#### Provided entries

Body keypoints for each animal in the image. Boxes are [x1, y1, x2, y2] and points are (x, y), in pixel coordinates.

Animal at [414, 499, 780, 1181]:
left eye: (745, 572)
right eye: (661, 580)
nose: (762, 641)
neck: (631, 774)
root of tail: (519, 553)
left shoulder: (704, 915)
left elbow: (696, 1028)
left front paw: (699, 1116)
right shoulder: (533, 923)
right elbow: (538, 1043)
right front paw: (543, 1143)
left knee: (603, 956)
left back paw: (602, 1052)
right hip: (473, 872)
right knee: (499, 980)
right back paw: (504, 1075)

########
#### Provided entries

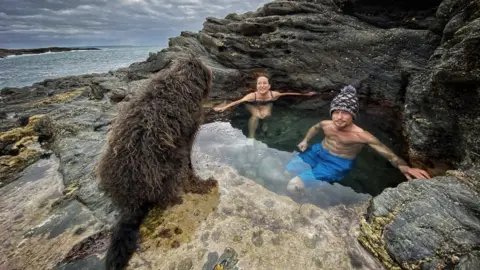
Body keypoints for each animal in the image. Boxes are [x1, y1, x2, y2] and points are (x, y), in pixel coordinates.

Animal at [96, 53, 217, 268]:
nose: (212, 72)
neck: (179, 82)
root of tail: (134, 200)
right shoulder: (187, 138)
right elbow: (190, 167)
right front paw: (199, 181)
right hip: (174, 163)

########

**Problem to work on**
Scan the data above and report each line in which "right" is present.

**Solved problem**
right eye: (661, 580)
right shoulder: (533, 923)
right elbow: (538, 1043)
right front paw: (543, 1143)
right hip: (473, 872)
right knee: (499, 980)
right back paw: (504, 1075)
right shoulder: (187, 138)
right elbow: (190, 167)
right front paw: (199, 181)
right hip: (174, 163)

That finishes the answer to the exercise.